Fast forward all these years and they’re all gone. My conversation with the title company about my uncle’s house and how horrid it was they were all dead. Obviously, bedside manner wasn’t one of the classes he took. But he’s right. They are all gone. For the first time in my life since the age of 13, I do not have anyone to care for.

Some would argue I can care for myself now but those who have been caregivers know it’s not the same thing. I’m fighting with the notion of getting two dozen more cats. I know that’s not what I need. Nor do I really need to go out and find some needy soul who needs someone to do for them. I’ve been that person for 36 years now. It’s worse than a mother who finds herself with a suddenly empty nest. Few mothers care for a child for 36 years. I hope. But in some ways it probably feels much the same.

The house is weird because it’s so empty now. It’s still full of other people’s debris and things my Dad cherished – things I could never cherish myself nor comprehend why he did. But as I’m cleaning out rooms and organizing, I’m trying to reimagine what the rooms would be best for. I’m also doing the same thing for myself.

For most people who are caregivers, they’ve done this for a few years, maybe fifteen for some of them. They have a clear picture of who they were and what they liked before they started caregiving. For myself, I find it ridiculous to go back to when I was 12 and discover what makes me happy. Most of the things I did when I was 12 my knees would scream in horror at now. Rollerskating, playing barefoot in the yard, playing on the swingset. All of those are fun to the point that an adult can do them but they’re not my favorite things anymore. I’m a lot older and wiser …. and rounder than I was at 12.

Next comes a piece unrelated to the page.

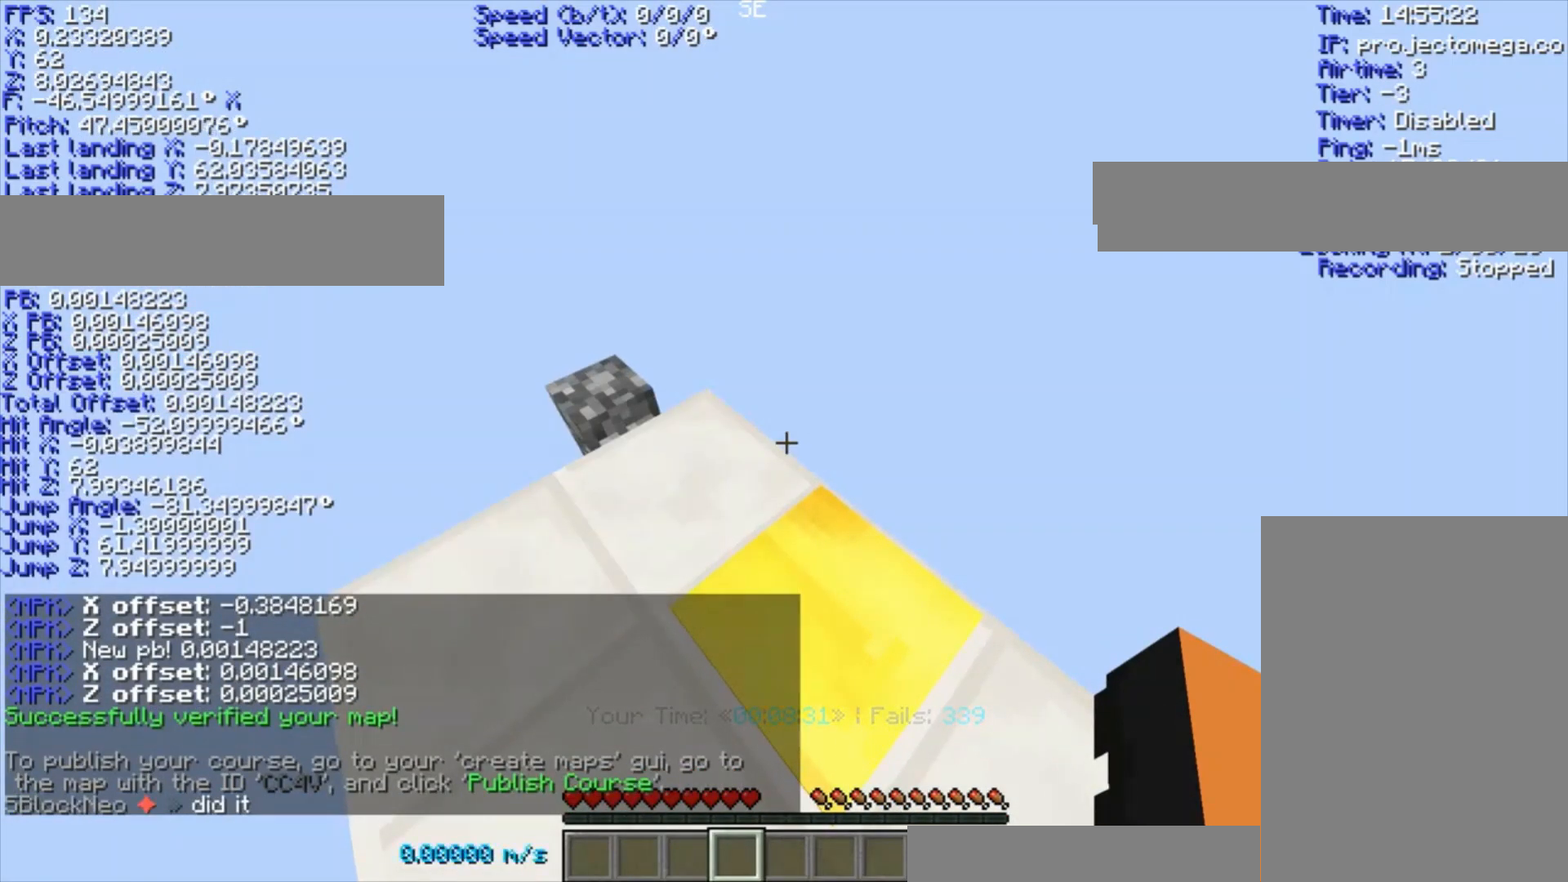
{"keys": [], "events": []}
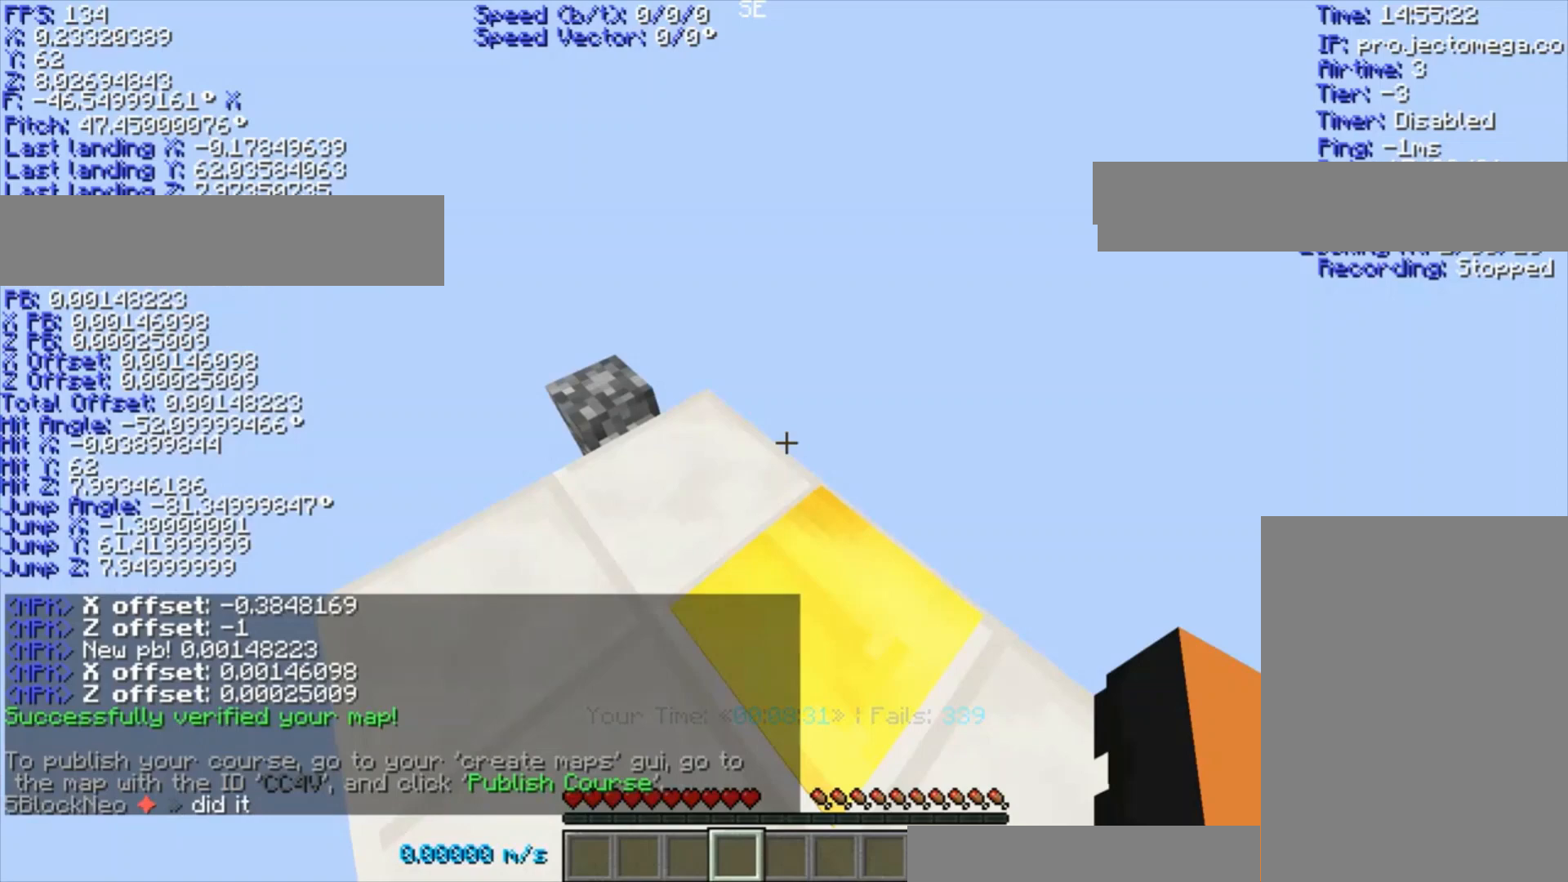
{"keys": ["ctrl"], "events": [[133, "ctrl", "down"]]}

This is a wholly new place for me. I will need to completely reinvent myself. People say, just do what you love. What if I don’t remember what that is? What if over the last 36 years I’ve completely forgotten what I love? When I was 13 my world was so tiny. I was a kid, a 7th grader, and I’d just discovered how much I liked to read. That was my world. I did some crafts here and there but most of the crafty stuff came while I was caregiving. So in truth, I almost feel like Rip van Winkle, waking up after sleeping a hundred years, and the world is so different. I’m different too, I guess, older. It’s exciting in a way but also very, very sad. My family is gone now, one by one, slipped off to the journey that I will take one day, not anytime soon, I hope. In the meantime, I have to discover what I like and what I want to do and who I want to be. In some ways, being a loner most of my life, it’s actually quite frightening. But still, I think it’s worth doing. I need to decide what I want out of my next 36 years. I need to decide what to do with myself and for myself and who I want to be.

It’s a voyage of discovery, I guess. I get to reinvent me.